L’inossidabile Totò Cuffaro si è
materializzato sulla scena di Palazzo dei Normanni per turbare i
sonni del Presidente dell’Assemblea Regionale Siciliana. Dal
recinto dei reietti l’ex Presidente della Regione si è fatto vivo
e ha chiesto di utilizzare la Sala Mattarella per un convegno sul
tema “Universo carceri”. La richiesta, innocente in sé ma
viziata dalla fonte di provenienza, deve aver gettato nel panico
l’on. Ardizzone e la decisione, immediata e meccanica, è scattata
come una sorta di reazione pavloviana, niente Sala Mattarella per la
nobile ragione che non è opportuno ospitare un condannato per
favoreggiamento alla mafia nella sala intestata ad una vittima della
mafia. Sennonché la motivazione ufficiale non ha convinto tutti, a
qualcuno è venuto in mente il sospetto che non siano stati motivi di
opportunità morale ad avere dettato la decisione ma che Don Abbondio
abbia avuto la meglio e che lo “scantazzo” più che le nobili
ragioni abbia indotto l’on. Ardizzone ad una scelta prudente. I due
in passato hanno convissuto sotto lo stesso tetto politico e in
parecchi malignano che l’on. Ardizzone, negando il permesso alla
richiesta di Cuffaro, abbia voluto rimuovere quel passato. Se è così
pazienza, il coraggio se uno non ce l’ha non se lo può dare, però,
c’è un però. Per quanto ingombrante sia Cuffaro, per quanto egli
possa essere considerato un furbo di tre cotte, per quanto sia reale
il rischio di veleni, in ballo non ci sono Cuffaro e i misteriosi
disegni che gli si vogliono attribuire bensì i diritti di gente che
soffre, nei confronti dei quali le Istituzioni debbono avere la
massima considerazione, a dispetto di cautele pelose.

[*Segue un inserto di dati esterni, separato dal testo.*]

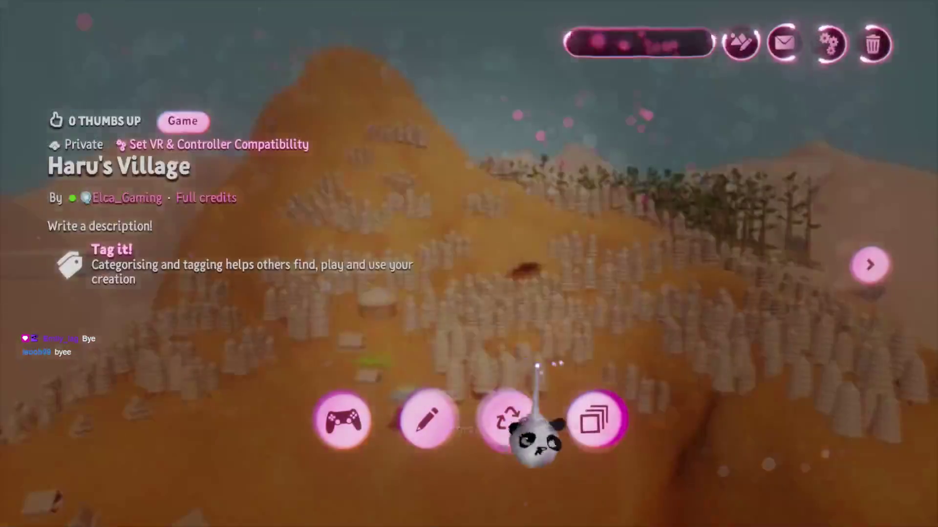
key(Escape)
click(641, 315)
click(454, 407)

Va bene, anzi
va male, che, secondo i canoni cari ai forcaioli in servizio perenne,
gente come Cuffaro deve essere confinata in una riserva affinché non
inquini il mondo dei virtuosi, ma i diritti dei detenuti debbono
essere per questo motivo esiliati dalle stanze delle Istituzioni
tanto care all’on. Ardizzone? Non è proprio la Costituzione
italiana che, all’articolo 27, parla di pene non contrarie al senso
d’umanità e di rieducazione del condannato, e dunque non
dovrebbero essere proprio, anzi per prime, le Istituzioni a
promuovere questo obiettivo e offrire ospitalità a chi mostra di
volersi attivare in questa direzione? Qualcuno sospetta che questo
non sia il caso di Cuffaro, ma i diritti dei detenuti non valgono un
impegno delle Istituzioni al di là di qualsiasi sospetto o meglio di
qualsiasi pregiudizio nei confronti di Cuffaro? Il dibattito sulle
condizione di vita in carcere non ha forse diritto ad una degna
cornice quale è la prestigiosa Sala Mattarella? Non stiamo parlando
di mafia, stiamo parlando di gente che soffre e la statura di
Piersanti Mattarella non merita di essere tirata in ballo per fornire
alibi a risposte tartufesche che oltretutto fanno nascere dei
sospetti. Uno è che non conviene dare opportunità a coloro che
hanno sbagliato quando invece è più comodo metterli al sicuro in un
bel serraglio e non correre rischi. Il serraglio dei detenuti in
carcere è stato individuato nel regime del 41 bis, quello di chi dal
carcere è uscito ma continua a rimanere detenuto secondo quanto
affermato da Hugo e richiamato da Cuffaro, è l’emarginazione.